DATA EXCERPTS |
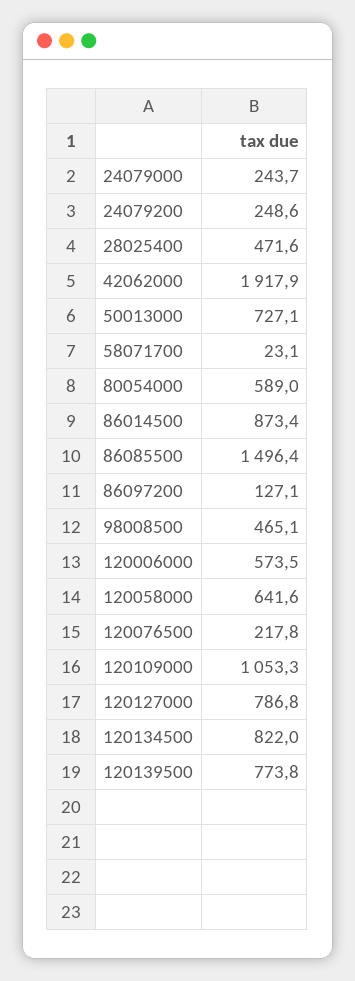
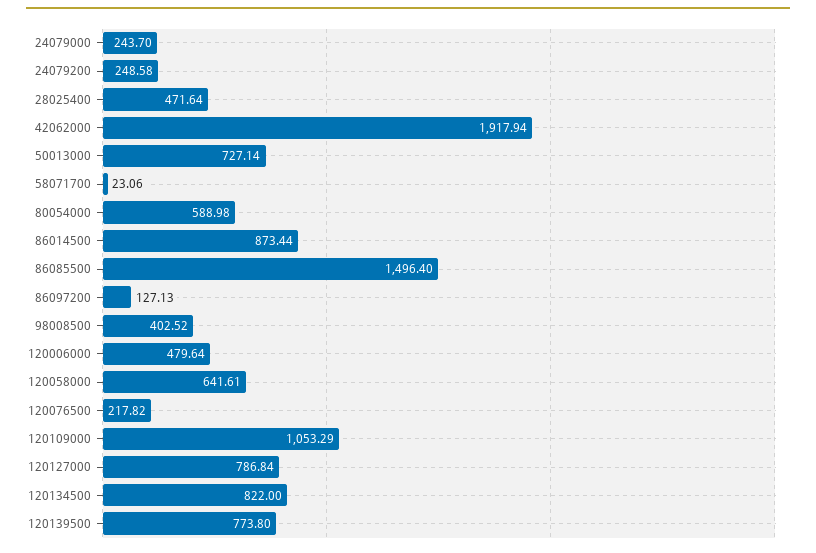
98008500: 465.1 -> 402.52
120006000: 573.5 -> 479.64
...
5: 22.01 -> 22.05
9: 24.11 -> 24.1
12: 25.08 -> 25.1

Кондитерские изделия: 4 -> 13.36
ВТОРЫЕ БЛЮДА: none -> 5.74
...
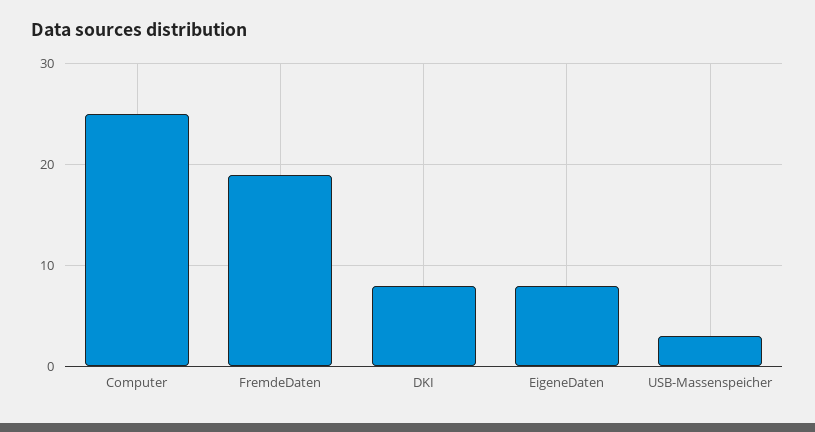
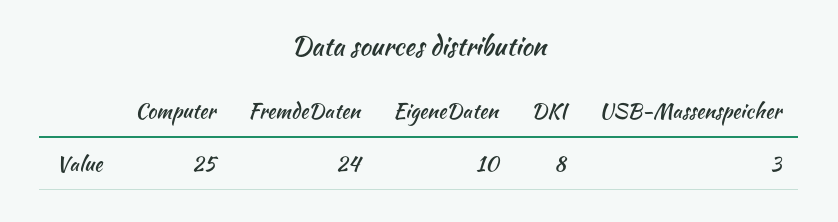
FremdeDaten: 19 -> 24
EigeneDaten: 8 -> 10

EXERCISE AIM |
Using only the entries above, output the line with "5: 22.01 -> 22.05", the line with "ВТОРЫЕ БЛЮДА: none -> 5.74", and all lines between them, exactly as they stand.

REPLY |
5: 22.01 -> 22.05
9: 24.11 -> 24.1
12: 25.08 -> 25.1

Кондитерские изделия: 4 -> 13.36
ВТОРЫЕ БЛЮДА: none -> 5.74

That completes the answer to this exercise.